Most of you know that I have emetophobia, which is the intense phobia of throwing up and all things having to do with throwing up. If you don't know what it is, type it into Google and look it up.
Jeff threw up twice early this morning (Sept. 30th). Once around 4:30am and around 6:30am. After the first time he said he thought it was just the food he ate, so I went back to bed with him. But since he just did it again, I was not so sure. Yesterday we shared some food and kissed…I'm so scared I'm going to get it. What do I do???
He woke up and was cold and had chills and just felt bad, so he got dressed warmer and I got an extra blanket and socks and put them on him. He said he just felt really weird inside…like everything was going really fast or something. I started drifting off to sleep when I heard him throwing up and he told me to leave the room. After he was done he came out and I decided to go back to bed. Then he woke me up I heard him doing it again so I decided to sleep on the couch, but still, I could catch this! What if it's not from food? He doesn't have a fever but I've read you don't always have to have a fever to have a stomach virus I'm so scared.

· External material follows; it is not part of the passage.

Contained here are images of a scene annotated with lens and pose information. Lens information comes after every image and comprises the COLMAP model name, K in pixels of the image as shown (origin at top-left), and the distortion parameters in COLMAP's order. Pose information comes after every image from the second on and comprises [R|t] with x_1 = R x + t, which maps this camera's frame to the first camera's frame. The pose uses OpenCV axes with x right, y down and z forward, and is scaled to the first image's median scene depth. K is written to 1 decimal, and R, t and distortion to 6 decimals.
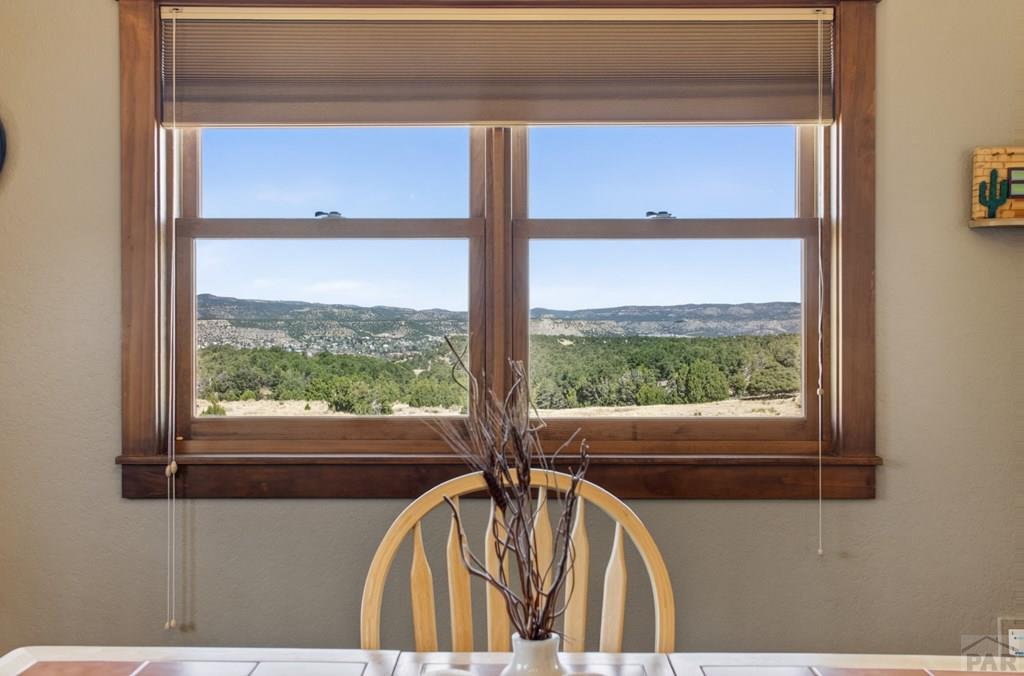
lens RADIAL K [[1023.6, 0, 512.0], [0, 1023.6, 338.0], [0, 0, 1]] dist [0.024213, 0.144674]
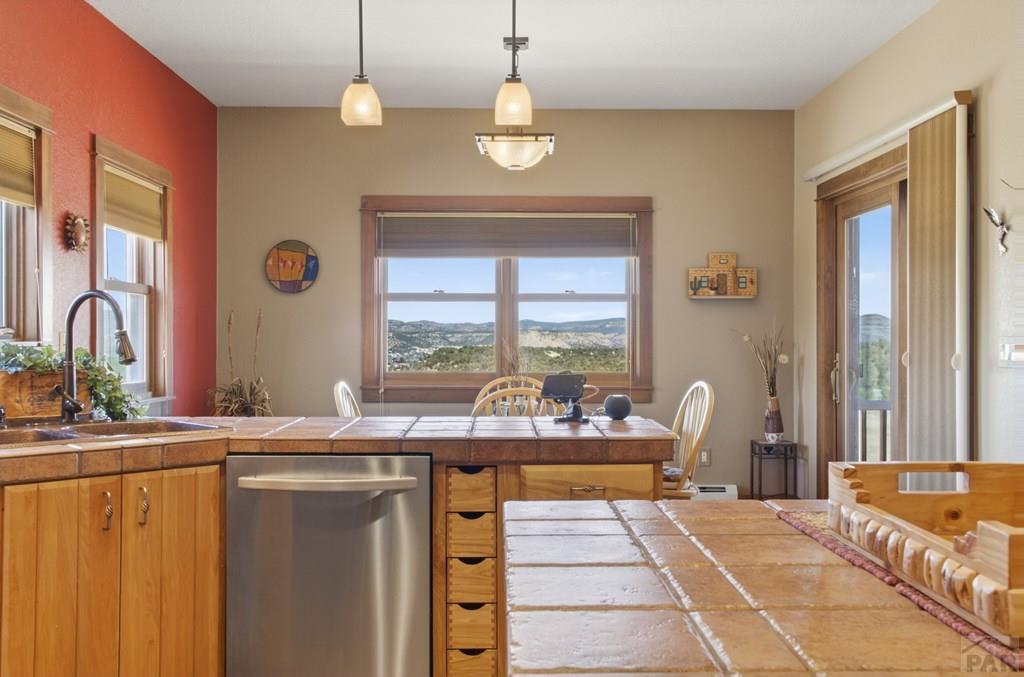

Jeff woke up around noon and I woke up around 11am. He said that he'd threw up 3 times in all, about 3 hours apart, and that each time was worse than the last. The last time his body got so weak that he just had to lay on the floor…he like did it, had to lie on the floor, and then had to do it some more, but I guess it was part of the same "episode. He said throughout the night he had chills and body aches and felt weak.
By 12:30pm, he was and is just plain weak, warm, and aches all over, but says he feels better than he has all night. He was able to joke a little and he said that's the first time he was able to since he started getting sick. He has a fever of 101 degrees. At that time he was drinking cold water and watching a DVD in bed. Right now, at 4:51pm, he's asleep.
I am staying home. My first instinct is to go to my mom's but he needs me to take care of him. It would be so hard for him to get up and get things for himself. And it's so hard b/c my mom is sick…she is the first one I turn to. I call her when stuff like this happens and she is able to calm me a bit. And she is not so bad that I can't talk to her, but with the meds she's on and with how she feels, she's kinda incoherent, tired, hard to understand, she kinda slurs her words…so it's almost like she's not here for me this kind of stuff…it's like my preparation for when she's not here at all. I feel so alone. My mom always made me feel not alone in times like this. It's like I already miss my mom.
The past few days he wasn't feeling well…his stomach was acting up a lot; Guess who else's stomach has been that way…MINE!!!
So I'm doomed…I know I'm gonna get it. How long do I have…when is it gonna start for me? I am so afraid to eat. Jeff said that would make it worse but the way he described it, by the final (hopefully) time he threw up, it was VERY violent. I'd say that must have been around 8:30am or so. I was sleeping on the couch and am very lucky I didn't hear him; he's a pretty loud vomiter. I feel so badly for him. I started crying when he told me how bad it got…not because I was scared at all, but because I felt so badly for him. He must have felt so awful and I don't ever want him to feel that awful.
So I feel like I'm scared and I'm trying to protect myself the best I can using sanitizers, hand sanitizer, and when I touch things I know he's touched, I use a paper towel to open doors or pick things up. But I just know I'm going to get this. I am determined not to eat. I can't get myself to take a shower because that's the bathroom where he did and it's such a cramped, tiny little room that gets stuffy SO easily. I'm just sitting around waiting to get it. What do I do in the meantime? I feel so alone and just like it's not fair. I know it's childish to think it's not fair but that's how I feel.
Right now I'm cold. That worries me, but we did turn the A/C down. I'm so scared. I don't want a stomach virus! How can he take care of me when I'm sick? I know that's selfish but I'm the emet and I'll probably need more care than he does!